Stephanie Niu is a poet and interdisciplinary scholar from Marietta, Georgia. She is the author of Survived By, winner of the 2023 Host Publications Chapbook Prize, and She Has Dreamt Again of Water, winner of the 2021 Diode Chapbook Contest. Her poems have appeared in The Offing, Missouri Review, Copper Nickel, Georgia Review, and elsewhere. She is currently completing a Fulbright scholarship on immigration and labor history on Christmas Island in the Indian Ocean.

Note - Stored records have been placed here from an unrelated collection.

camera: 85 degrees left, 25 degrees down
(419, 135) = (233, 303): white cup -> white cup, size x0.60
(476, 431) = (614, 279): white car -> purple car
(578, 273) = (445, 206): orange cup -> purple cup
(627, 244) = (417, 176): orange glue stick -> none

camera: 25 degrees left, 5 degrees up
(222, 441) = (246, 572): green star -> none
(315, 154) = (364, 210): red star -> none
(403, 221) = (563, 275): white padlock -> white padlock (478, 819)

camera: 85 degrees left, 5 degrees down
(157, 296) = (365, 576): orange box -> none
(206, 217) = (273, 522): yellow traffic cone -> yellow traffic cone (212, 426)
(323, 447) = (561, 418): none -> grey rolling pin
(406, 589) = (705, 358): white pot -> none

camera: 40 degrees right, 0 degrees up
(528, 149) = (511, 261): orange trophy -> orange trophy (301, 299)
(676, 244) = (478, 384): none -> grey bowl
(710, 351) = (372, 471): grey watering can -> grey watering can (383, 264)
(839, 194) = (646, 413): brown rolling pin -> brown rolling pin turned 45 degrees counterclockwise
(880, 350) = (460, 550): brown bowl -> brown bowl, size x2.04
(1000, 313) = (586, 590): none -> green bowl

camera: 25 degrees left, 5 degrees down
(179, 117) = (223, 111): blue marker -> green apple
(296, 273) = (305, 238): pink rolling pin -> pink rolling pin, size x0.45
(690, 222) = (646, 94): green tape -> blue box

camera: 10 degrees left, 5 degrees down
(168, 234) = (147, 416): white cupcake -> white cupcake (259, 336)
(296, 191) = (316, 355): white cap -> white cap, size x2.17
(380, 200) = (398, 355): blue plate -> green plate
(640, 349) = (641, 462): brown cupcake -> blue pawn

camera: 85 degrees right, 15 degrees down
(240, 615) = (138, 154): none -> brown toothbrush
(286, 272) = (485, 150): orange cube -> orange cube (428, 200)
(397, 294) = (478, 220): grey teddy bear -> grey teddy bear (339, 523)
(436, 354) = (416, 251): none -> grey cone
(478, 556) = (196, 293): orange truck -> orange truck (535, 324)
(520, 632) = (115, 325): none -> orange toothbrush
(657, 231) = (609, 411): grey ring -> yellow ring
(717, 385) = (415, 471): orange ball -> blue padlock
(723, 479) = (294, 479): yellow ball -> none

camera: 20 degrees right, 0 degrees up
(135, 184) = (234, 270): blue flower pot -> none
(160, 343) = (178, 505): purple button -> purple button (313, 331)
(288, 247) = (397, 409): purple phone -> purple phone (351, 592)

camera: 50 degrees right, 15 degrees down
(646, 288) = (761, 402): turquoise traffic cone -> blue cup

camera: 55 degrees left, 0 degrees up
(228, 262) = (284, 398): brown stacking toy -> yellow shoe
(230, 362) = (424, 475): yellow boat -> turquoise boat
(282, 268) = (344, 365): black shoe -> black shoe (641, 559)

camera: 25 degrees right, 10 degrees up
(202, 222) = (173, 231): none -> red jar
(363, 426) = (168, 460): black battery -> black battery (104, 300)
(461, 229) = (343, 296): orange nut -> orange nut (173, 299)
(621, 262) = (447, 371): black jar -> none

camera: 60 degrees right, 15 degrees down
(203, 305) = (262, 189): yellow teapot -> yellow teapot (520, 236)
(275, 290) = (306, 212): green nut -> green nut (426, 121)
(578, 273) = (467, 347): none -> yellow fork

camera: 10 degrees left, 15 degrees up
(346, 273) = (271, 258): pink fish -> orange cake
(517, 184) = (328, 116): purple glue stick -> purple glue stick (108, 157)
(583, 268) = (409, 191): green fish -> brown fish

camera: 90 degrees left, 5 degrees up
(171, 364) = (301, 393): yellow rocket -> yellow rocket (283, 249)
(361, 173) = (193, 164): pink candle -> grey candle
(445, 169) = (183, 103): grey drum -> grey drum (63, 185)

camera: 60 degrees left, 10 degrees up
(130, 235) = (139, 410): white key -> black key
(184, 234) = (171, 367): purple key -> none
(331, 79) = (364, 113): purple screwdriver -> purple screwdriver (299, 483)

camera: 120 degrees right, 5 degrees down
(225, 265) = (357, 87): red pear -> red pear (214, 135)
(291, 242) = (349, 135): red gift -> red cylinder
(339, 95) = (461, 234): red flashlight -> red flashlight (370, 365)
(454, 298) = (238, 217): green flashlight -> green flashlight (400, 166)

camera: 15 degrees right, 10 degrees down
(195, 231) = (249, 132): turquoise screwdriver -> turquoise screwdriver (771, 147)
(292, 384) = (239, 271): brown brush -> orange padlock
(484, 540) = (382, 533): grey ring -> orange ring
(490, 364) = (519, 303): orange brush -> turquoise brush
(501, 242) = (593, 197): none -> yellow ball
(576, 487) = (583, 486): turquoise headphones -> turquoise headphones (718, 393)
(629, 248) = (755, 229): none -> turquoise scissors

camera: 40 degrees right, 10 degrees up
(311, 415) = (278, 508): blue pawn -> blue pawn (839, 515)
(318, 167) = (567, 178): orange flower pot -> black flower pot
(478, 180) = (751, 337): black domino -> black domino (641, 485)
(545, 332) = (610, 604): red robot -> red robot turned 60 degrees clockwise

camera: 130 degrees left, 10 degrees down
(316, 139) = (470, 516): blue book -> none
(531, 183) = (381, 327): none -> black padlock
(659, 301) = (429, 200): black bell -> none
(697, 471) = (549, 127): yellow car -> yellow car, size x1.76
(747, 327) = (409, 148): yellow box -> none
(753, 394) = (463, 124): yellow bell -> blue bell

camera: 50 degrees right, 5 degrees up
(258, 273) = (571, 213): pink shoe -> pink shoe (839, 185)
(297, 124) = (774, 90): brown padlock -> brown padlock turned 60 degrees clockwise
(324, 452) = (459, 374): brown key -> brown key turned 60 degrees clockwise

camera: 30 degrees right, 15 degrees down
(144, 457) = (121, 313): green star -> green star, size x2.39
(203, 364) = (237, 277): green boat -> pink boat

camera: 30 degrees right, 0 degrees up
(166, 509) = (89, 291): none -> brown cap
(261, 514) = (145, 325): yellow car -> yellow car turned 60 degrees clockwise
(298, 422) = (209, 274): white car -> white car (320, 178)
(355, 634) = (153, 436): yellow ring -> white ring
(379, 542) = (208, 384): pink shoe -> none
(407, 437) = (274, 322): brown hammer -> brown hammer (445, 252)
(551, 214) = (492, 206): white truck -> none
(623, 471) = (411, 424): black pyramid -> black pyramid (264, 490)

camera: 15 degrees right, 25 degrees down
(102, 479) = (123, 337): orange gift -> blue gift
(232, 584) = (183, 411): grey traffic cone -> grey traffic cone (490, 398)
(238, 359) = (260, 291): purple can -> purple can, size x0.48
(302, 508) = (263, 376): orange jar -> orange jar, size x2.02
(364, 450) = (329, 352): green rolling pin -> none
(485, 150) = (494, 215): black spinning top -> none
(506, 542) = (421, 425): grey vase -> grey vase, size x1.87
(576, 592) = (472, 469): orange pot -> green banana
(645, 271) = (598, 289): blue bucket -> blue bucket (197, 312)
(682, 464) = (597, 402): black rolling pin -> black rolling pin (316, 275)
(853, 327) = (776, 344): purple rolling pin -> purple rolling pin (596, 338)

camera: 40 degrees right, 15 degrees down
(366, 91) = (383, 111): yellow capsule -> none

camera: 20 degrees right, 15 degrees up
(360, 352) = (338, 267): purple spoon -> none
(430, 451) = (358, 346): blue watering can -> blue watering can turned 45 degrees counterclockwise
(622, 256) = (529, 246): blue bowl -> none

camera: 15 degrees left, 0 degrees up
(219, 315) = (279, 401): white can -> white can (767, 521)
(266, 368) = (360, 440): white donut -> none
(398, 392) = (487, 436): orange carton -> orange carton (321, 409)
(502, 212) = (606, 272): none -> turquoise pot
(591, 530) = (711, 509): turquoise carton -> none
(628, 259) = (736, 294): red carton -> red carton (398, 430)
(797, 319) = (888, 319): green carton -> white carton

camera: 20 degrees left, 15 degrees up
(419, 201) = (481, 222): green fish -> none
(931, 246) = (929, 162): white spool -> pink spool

Adrian T. Quintanar is a poet from Pomona, California who earned an MFA from the Institute of American Indian Arts and serves as the Managing Editor of Chapter House Journal. Adrian’s poems previously appeared in Denver Quarterly, Anacapa Review, Kweli Journal, and elsewhere.

Saadi Youssef (1934-2021) is considered one of the most important contemporary poets in the Arab world. He was born near Basra, Iraq. Following his experience as a political prisoner in Iraq, he has spent most of his life in exile, working as a teacher and literary journalist throughout North Africa and the Middle East. He is the author of over forty books of poetry. Youssef has also published two novels and a book of short stories, and several books of essay and memoir. Youssef, who spent the last two decades of his life in London, was a leading translator to Arabic of works by Walt Whitman, Ngugi wa Thiongo, Federico Garcia Lorca, among many others.